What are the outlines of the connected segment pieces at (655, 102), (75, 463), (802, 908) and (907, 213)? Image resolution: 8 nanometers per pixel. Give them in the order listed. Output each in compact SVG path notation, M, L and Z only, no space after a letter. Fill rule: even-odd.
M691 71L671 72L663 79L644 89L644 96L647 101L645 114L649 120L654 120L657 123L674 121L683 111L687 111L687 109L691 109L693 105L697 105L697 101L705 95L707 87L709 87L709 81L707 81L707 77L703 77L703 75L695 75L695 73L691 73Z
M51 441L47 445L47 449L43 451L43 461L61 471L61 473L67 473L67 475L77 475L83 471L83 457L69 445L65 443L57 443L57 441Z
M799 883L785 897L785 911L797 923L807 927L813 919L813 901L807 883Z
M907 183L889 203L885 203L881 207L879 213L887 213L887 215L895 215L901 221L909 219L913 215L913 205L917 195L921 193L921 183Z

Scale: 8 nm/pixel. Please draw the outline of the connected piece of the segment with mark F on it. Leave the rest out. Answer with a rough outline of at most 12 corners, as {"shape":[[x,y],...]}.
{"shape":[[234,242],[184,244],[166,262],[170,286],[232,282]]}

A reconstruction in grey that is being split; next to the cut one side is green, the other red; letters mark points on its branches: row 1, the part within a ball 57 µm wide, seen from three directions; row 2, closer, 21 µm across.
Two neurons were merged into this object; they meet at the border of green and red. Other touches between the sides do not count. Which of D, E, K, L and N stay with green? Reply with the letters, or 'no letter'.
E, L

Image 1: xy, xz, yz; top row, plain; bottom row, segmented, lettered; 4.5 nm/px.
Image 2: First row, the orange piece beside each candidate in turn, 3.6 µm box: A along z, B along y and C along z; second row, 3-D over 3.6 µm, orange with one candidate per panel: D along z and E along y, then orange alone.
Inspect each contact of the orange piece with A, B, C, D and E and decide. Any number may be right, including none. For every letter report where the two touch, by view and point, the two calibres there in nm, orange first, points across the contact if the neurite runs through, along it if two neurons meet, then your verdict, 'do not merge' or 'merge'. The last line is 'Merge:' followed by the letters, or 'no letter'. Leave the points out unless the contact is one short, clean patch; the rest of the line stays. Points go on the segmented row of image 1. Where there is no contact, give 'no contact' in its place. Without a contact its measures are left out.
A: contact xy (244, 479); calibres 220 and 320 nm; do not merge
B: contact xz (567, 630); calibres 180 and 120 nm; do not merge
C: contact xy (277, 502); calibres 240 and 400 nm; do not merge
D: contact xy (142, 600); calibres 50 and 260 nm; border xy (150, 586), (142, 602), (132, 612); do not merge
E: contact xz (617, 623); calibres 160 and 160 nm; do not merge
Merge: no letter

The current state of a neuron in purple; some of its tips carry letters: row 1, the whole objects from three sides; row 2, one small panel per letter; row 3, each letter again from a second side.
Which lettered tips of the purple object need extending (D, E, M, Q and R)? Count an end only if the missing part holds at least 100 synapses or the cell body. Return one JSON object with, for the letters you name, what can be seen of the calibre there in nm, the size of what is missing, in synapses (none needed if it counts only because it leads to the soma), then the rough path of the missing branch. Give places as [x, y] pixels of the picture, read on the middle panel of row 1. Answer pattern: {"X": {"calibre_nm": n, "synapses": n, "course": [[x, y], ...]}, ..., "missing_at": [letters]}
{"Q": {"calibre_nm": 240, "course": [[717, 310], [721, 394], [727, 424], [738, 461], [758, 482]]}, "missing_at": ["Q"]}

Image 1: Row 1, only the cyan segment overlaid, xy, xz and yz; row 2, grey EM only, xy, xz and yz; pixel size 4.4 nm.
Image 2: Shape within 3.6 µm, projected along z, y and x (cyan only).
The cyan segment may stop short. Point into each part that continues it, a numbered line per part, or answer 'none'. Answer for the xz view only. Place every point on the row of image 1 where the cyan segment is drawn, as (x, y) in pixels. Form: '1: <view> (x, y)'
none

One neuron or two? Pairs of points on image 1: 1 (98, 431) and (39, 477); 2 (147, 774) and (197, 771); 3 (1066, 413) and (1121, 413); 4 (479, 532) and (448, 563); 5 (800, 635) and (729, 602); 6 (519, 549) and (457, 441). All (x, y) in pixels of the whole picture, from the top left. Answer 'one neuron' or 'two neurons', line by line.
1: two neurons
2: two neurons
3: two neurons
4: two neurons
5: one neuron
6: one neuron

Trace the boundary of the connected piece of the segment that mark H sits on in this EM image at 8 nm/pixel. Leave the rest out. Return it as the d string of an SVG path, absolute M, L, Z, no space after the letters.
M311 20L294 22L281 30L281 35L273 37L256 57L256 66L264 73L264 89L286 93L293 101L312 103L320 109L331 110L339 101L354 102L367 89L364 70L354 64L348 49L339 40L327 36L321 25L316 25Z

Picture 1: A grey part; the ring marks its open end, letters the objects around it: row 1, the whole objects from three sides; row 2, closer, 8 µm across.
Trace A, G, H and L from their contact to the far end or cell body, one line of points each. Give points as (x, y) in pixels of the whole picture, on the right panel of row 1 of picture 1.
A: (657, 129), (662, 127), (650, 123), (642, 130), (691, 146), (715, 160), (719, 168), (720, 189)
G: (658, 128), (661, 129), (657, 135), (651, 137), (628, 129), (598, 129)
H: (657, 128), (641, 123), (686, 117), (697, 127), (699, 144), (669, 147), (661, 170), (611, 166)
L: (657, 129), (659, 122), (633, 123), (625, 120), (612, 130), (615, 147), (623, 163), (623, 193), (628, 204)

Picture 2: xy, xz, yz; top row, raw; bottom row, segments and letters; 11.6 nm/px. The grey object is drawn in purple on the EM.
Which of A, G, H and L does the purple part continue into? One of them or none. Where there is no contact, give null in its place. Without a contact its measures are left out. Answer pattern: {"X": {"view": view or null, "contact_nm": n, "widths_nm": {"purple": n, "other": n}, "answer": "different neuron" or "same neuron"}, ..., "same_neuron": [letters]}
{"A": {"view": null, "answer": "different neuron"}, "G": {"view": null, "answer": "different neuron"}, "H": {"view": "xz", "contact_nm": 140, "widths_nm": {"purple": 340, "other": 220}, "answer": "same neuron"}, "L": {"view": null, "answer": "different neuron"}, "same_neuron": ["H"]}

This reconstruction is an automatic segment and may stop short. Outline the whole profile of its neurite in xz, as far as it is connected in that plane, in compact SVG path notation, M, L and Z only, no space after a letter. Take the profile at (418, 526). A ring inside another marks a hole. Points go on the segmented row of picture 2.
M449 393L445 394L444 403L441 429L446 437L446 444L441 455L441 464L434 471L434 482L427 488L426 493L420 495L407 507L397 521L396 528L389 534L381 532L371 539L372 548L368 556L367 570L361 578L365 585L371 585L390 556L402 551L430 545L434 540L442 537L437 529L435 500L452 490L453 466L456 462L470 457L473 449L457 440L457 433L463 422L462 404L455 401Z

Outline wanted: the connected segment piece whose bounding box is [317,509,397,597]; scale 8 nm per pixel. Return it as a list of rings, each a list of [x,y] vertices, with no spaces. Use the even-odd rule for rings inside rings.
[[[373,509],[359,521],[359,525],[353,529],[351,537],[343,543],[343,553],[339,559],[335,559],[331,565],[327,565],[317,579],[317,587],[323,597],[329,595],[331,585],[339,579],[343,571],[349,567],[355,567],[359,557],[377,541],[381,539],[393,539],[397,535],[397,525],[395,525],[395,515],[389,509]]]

=-=-=-=-=

§ **Exercise**
Copy exactly the opening line of the material, the line bearing "A reconstruction in", and every line between them. Include nothing else.

§ **Solution for this problem**
What are the outlines of the connected segment pieces at (655, 102), (75, 463), (802, 908) and (907, 213)? Image resolution: 8 nanometers per pixel. Give them in the order listed. Output each in compact SVG path notation, M, L and Z only, no space after a letter. Fill rule: even-odd.
M691 71L671 72L663 79L644 89L644 96L647 101L645 114L649 120L654 120L657 123L674 121L683 111L687 111L687 109L691 109L693 105L697 105L697 101L705 95L707 87L709 87L709 81L707 81L707 77L703 77L703 75L695 75L695 73L691 73Z
M51 441L47 445L47 449L43 451L43 461L61 471L61 473L67 473L67 475L77 475L83 471L83 457L69 445L65 443L57 443L57 441Z
M799 883L785 897L785 911L797 923L807 927L813 919L813 901L807 883Z
M907 183L889 203L885 203L881 207L879 213L887 213L887 215L895 215L901 221L909 219L913 215L913 205L917 195L921 193L921 183Z

Scale: 8 nm/pixel. Please draw the outline of the connected piece of the segment with mark F on it. Leave the rest out. Answer with a rough outline of at most 12 corners, as {"shape":[[x,y],...]}.
{"shape":[[234,242],[184,244],[166,262],[170,286],[232,282]]}

A reconstruction in grey that is being split; next to the cut one side is green, the other red; letters mark points on its branches: row 1, the part within a ball 57 µm wide, seen from three directions; row 2, closer, 21 µm across.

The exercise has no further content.